# Calculating $\sum_{k=1}^nk(k!)$ combinatorially [duplicate]

The sum $\sum_{k=1}^nk(k!)$ can be easily calculated by noting $k(k!)=(k+1)!-k!$. Is there a way to calculate the sum nicely using a combinatorial argument. Is it possible to notice it is $(n+1)!-1$ combinatorially?

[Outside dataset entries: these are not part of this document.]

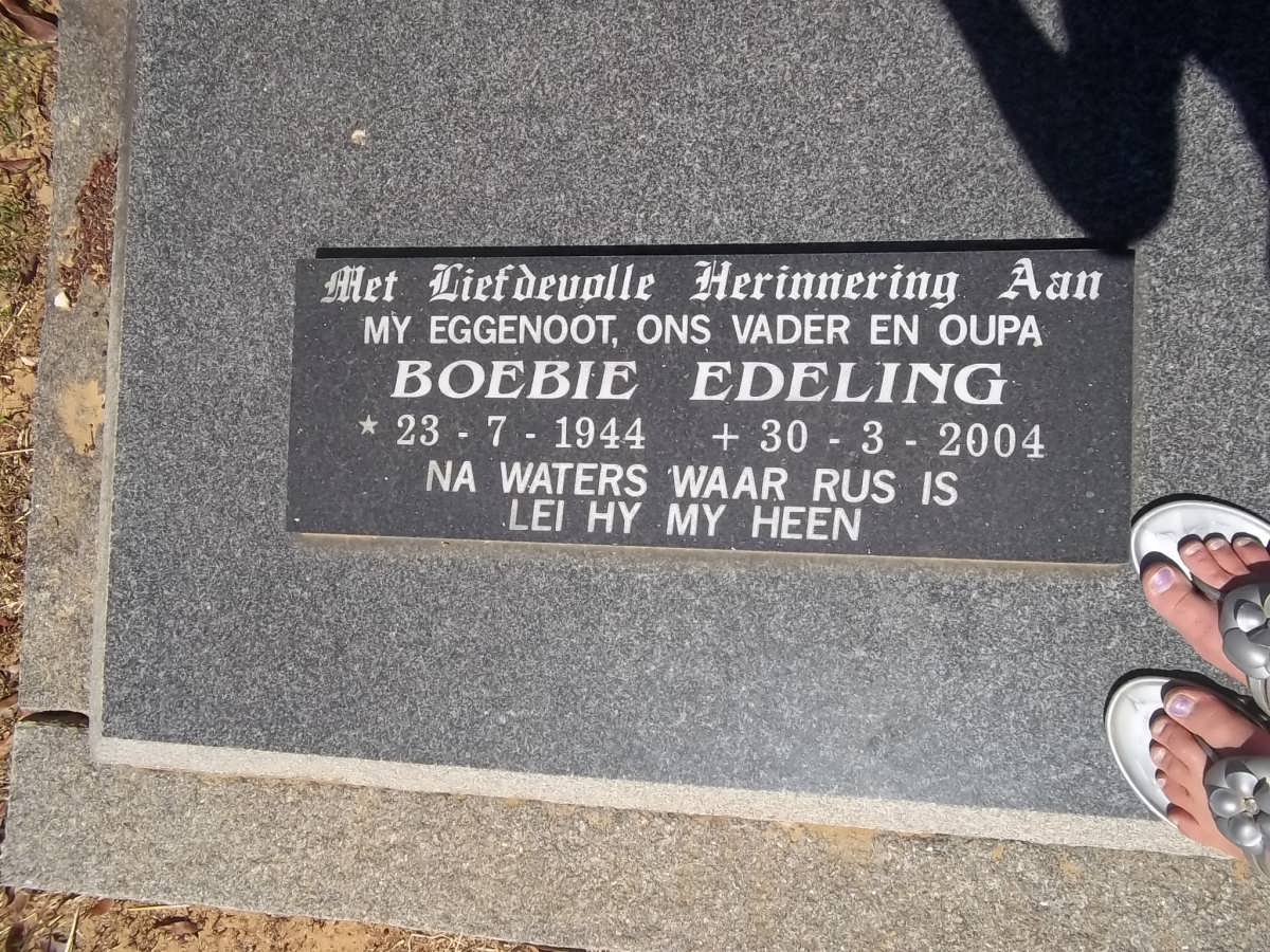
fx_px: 1174
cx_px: 635
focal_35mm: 32
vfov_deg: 44.2
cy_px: 476
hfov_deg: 56.8
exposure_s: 1/640
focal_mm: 5.7
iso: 80
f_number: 5.5
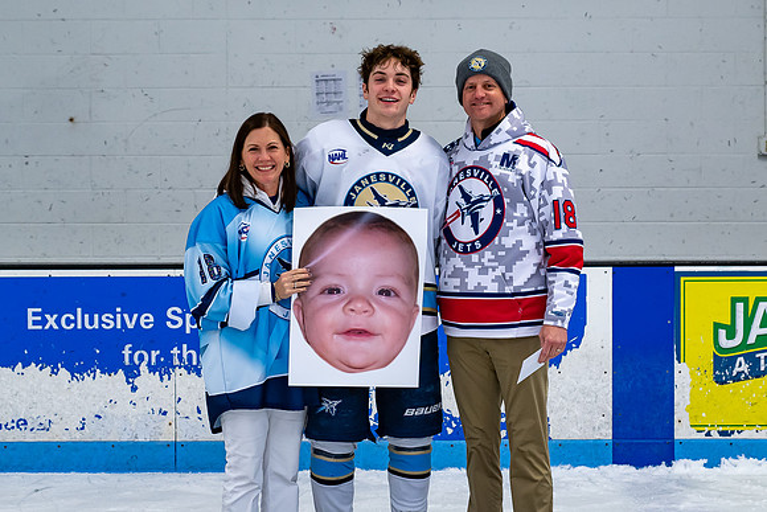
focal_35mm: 97
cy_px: 268
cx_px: 391
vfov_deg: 14.1
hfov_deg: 21.0
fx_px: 2074
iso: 500
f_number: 4.5
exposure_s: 1/250
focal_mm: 48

## marked as duplicate by Austin Mohr, Community♦Oct 11 '16 at 19:22

• @AlexR: I think what he meant was $(n+1)! - 1$, edited accordingly. – J. J. Sep 12 '14 at 11:57
• @J.J. Ah I figured so after the edit but decided to wait for comment. – AlexR Sep 12 '14 at 12:00
• I meant that each term was going to be $(k+1)!-k!$ – Jorge Fernández Hidalgo Sep 13 '14 at 15:18

I will explain it in case $n=4$ then I will replace it by general case. Assume you want to write a 5 digit number by numbers 1,2,3,4,5 except 12345. The number of possible numbers is 5!-1. In fact writing a 5 digit number by 1,2,3,4,5 has 5! possibilities and we delete 1 case.
The general case is same when you are counting the number of n+1 digits numbers using n+1 (ordered) alphabet except $\overline{123...n(n+1)}$.